Where is the hope that our world needs today? It is foolish to place our hope in things of the flesh, as Paul says, hope that is seen is not hope. And he goes on to say that if we hope for what we do not see, we wait for it with patience. Nicodemus got the answer to his unspoken question from Jesus and evidence of his behavior after this conversation with Jesus shows that he might have had the ears to hear and turn and be healed. And me? My experiences of the power of the Holy Spirit in my life have taught me to depend completely on Jesus for my life and hope.
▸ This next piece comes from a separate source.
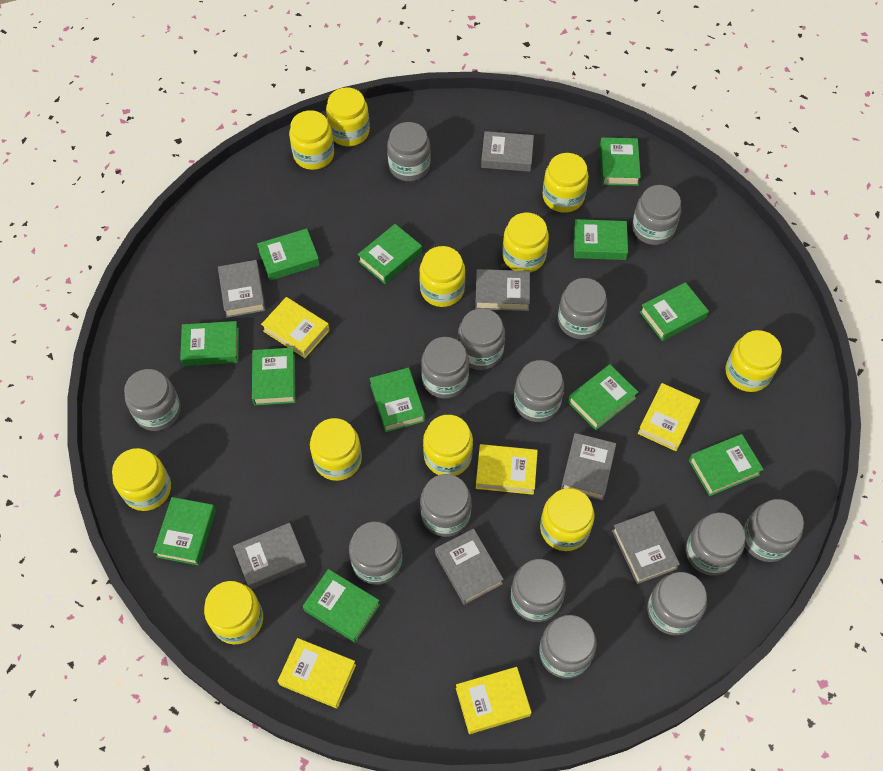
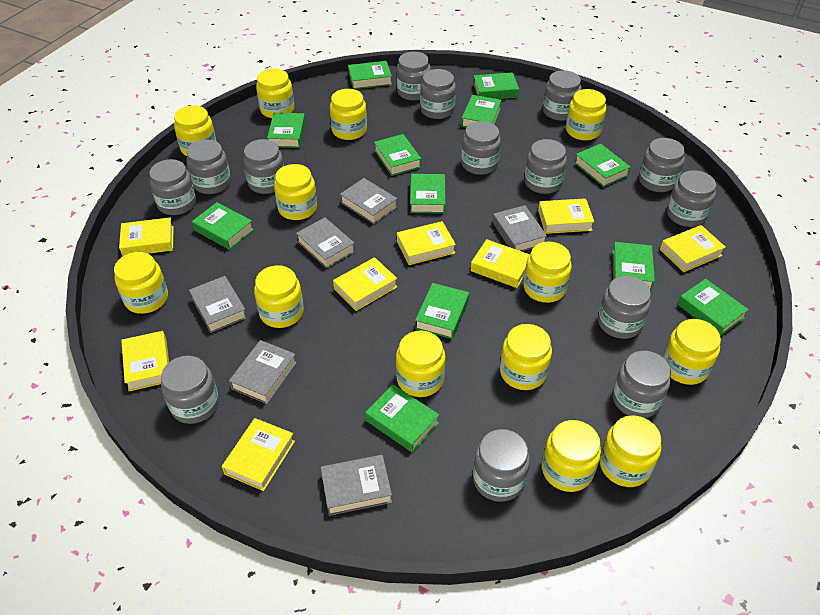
grey book: 7 -> 6
yellow book: 5 -> 8
yellow jar: 11 -> 13

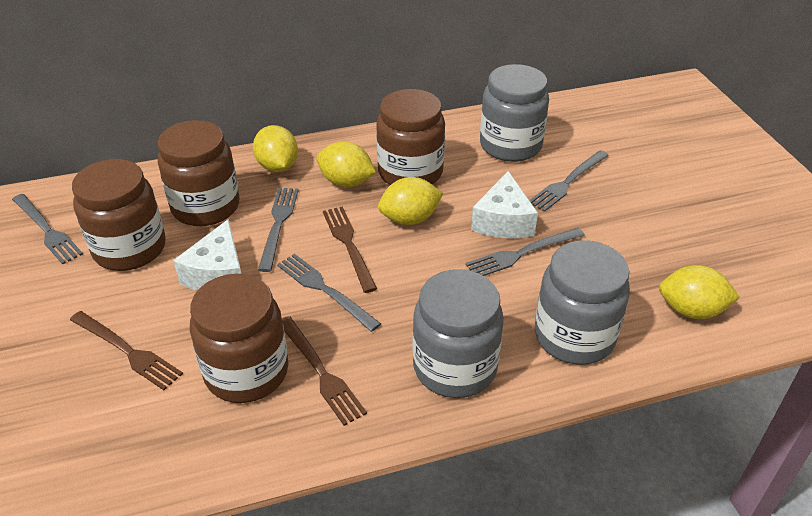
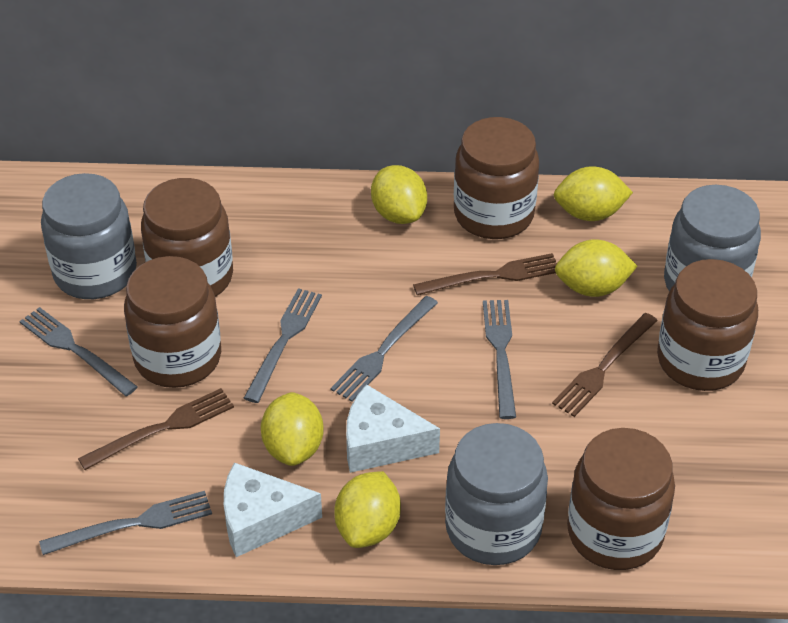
brown jar: 4 -> 5
yellow lemon: 4 -> 5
Being human it’s hard not to feel hopeless and desolate at time; it’s hard to always remember that I am born of water and spirit; and I depend on the Holy Spirit to bring me back to hope and love again through the fellowship of the community of believers. “For God so loved the world that he gave his only Son, so that everyone who believes in him may not perish but may have eternal life.”

Amen. 17

Wednesday, May 27, 2009

For the Dying...


By the tender mercy of our God, the dawn from on high will break upon us, to give light to those who sit in darkness and in the shadow of death...
Luke 1:78-79
Please, Lord, be with all those who suffer today from life-threatening diseases and the knowledge that their lives on earth are nearly over. Bless their families with peace and love and take the dying into heaven to live with you forever. Amen.

Monday, May 25, 2009

Matthew and I used to walk the setter Morgan by Iwo Jima and look out over Arlington Cemetary. I am in awe of the sacrifice that has been made on our behalf and I bless all those who were brave enough and cared enough to give all they had to give. Please, God, no more war. Amen.